Fischer’s Theorem and the Mind’s Big Bang

Bobby Fischer described the evolution of his capability to play the game of chess by saying , after years of singular devotion, that “by the age of eleven, I just got good.” There’s something quite profound at work here, with import beyond the game of chess.

Let me explain.

Ian Tattersall has written a splendid book on human evolution, Masters of the Planet: The Search For Our Human Origins, where he argues “we are an altogether unprecedented presence on our planet,” a claim that is oddly controversial, and that the thing that makes us human, the thing that makes us unprecedented, is our manner of processing information. Tattersall explains this cognitive capacity thus; “if there is one thing that above all else unites all human beings today, it is our symbolic capacity: our common ability to organize the world around us into a vocabulary of mental representations that we can recombine in our minds, in an endless variety of new ways. This unique mental facility allows us to create in our heads the alternative worlds that are the very basis of the cultural variety that is so much a hallmark of our species.”

Tattersall, plausibly, goes on from this to argue that symbolic thought had a singular, quite recent, origin and that it could not possibly have arisen through a gradual process of evolution and nor could it be construed as an adaptation. Rather, some reorganisation of the mind, for distinctly physical reasons we know not what, gave us the capacity for symbolic thought but we did not make good on that reorganisation until much later when we saw, for example, a flowering of artistic expression in cave art what some have called “the mind’s big bang.” This would be an example of what the biologist Christian de Duve has called “singularities” in the history of life on Earth.

For some reason at some point in history we just got good. The reorganisation of the mind/brain gave us an underlying cognitive capacity for symbolic thought but that capacity was not utilised for a considerable stretch of time until it burst asunder, and that quite recently. The same would apply to language, Tatersall surmises. Let us call this “Fischer’s theorem.”

One thing that interests me in this regard is science, and its flowering in the scientific revolution. Let us suppose that science is based on some innate cognitive capacity, and one that is not to be associated with a general faculty of reason. It cannot be so for reasons David Hume gave, which we might regard as arguments from the poverty of the stimulus for a faculty of scientific cognition rather than as arguments for epistemic scepticism. Pierce’s notion of abduction, so long as we do not confuse it with inference to the best explanation, is a good working candidate for such a faculty.

Now, following Fischer’s theorem, that capacity would have always been there for It too would have formed part of the reorganisation of the mind that gave us symbolic thought, language, and creative expression. It is one of the essential features of that reorganisation, for it is what enables us to make the world intelligible through theoretical science.

But that did not emerge until very, very recently through the scientific revolution when “we just got good.” The scientific revolution was a big bang of the mind.

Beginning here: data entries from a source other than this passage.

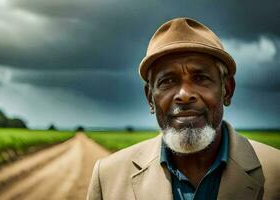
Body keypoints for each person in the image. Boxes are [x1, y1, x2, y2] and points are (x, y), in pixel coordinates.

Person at [87, 17, 280, 200]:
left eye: (200, 78)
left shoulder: (276, 170)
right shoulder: (107, 177)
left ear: (227, 91)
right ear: (150, 99)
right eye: (168, 81)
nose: (184, 94)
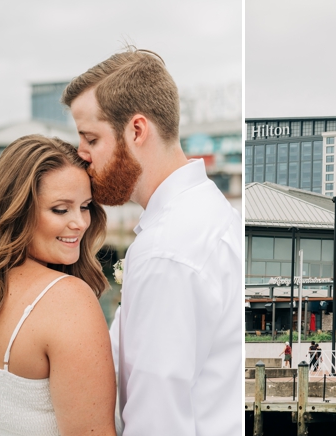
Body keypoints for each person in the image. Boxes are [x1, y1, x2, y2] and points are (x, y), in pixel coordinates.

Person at [63, 47, 243, 435]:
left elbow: (156, 421)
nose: (82, 155)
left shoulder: (167, 250)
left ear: (137, 130)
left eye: (91, 139)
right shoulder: (216, 217)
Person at [0, 135, 117, 435]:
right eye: (60, 209)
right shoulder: (68, 302)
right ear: (17, 210)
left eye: (86, 206)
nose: (80, 222)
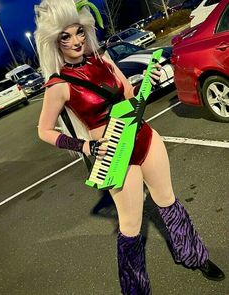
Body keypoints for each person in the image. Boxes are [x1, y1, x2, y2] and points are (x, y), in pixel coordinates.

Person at [34, 0, 225, 294]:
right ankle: (135, 289)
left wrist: (148, 83)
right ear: (54, 41)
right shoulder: (57, 85)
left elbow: (127, 92)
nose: (76, 41)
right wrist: (83, 145)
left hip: (144, 137)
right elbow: (44, 131)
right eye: (66, 36)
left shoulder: (103, 58)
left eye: (79, 32)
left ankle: (193, 254)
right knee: (131, 228)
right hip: (113, 155)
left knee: (168, 202)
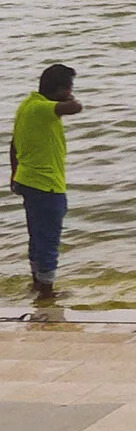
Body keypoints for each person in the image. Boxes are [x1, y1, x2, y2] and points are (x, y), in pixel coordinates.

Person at [10, 63, 79, 304]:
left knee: (37, 236)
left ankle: (37, 284)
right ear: (60, 89)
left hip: (28, 180)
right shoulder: (42, 109)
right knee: (49, 239)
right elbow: (75, 107)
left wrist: (14, 173)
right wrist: (68, 97)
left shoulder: (26, 105)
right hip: (46, 184)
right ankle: (47, 293)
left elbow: (13, 144)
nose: (72, 91)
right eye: (69, 87)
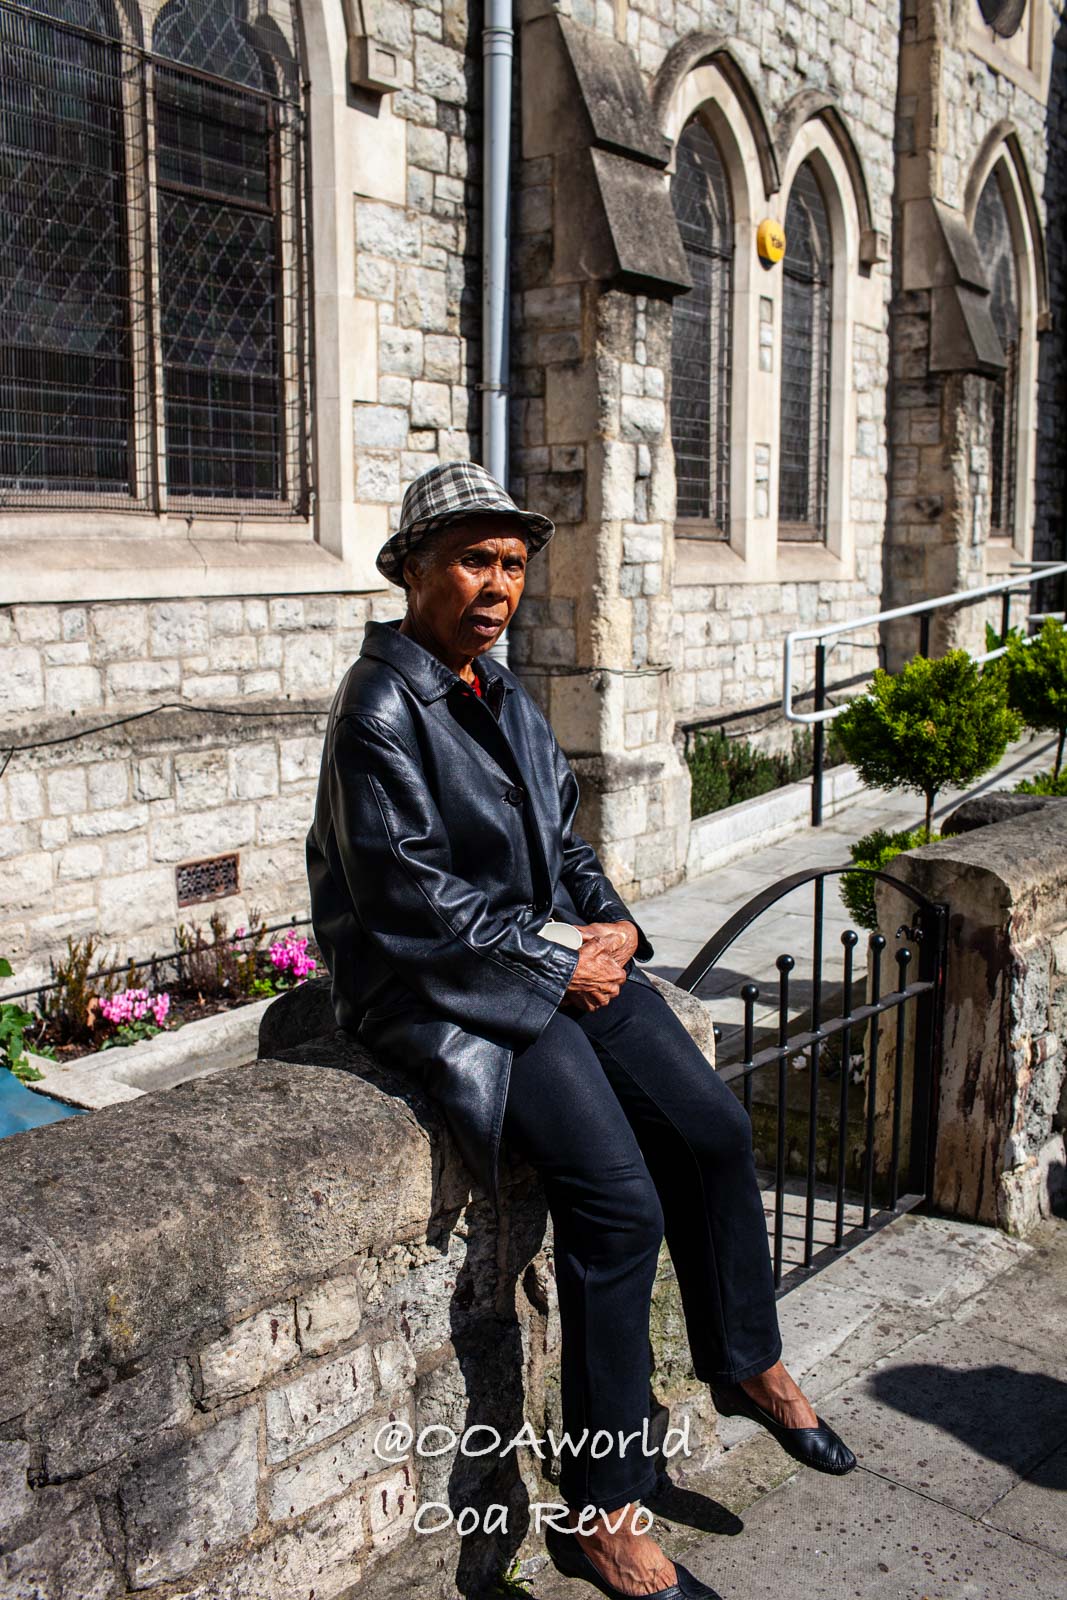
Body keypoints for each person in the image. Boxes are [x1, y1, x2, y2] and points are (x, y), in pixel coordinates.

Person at [307, 461, 855, 1600]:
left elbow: (562, 840)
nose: (497, 583)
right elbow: (411, 901)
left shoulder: (498, 690)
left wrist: (607, 928)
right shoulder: (379, 707)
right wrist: (562, 959)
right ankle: (598, 1513)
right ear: (411, 570)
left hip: (543, 960)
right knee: (615, 1199)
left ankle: (744, 1359)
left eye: (510, 562)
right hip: (445, 989)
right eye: (472, 558)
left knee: (709, 1126)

This is handy for the factors responsible for us getting good in the case of symbolic thought and language arose at a time that is largely inaccessible. However, the case of science is accessible for this came but yesterday or even better still this late morning. Just what is it about the evolution and progress of ideas up to Galileo and the rest that had the natural philosophers of the scientific revolution come good? What social and cultural factors enabled the underlying cognitive capacity for science to be realised? What might these questions tell us about the reorganisation of the mind that gave us the capacity for science?

These are central questions, but we come to see their importance only by first grasping Fischer’s theorem which you can’t really do if you remain wedded to a whiggish outlook on the evolution of science. Of course, what this means is that we may well have not exhausted the cognitive capabilities that the reorganisation of the mind/brain has given us.

We may well yet “get good” in domains we but have the dimmest idea we possess. Could it be that the reorganisation of society along non authoritarian and non hierarchical lines would enable us to undergo a type of spiritual transformation of the self whereby we get good not just literally, in terms of Fischer’s theorem, but also normatively? That is a question that can only be answered in the doing.

I do realise this has little to do with Trump’s walking away from the US’ commitments under the JCPOA with Iran. I do realise I have promised more on this. Let us be good and patient for all comes in good time.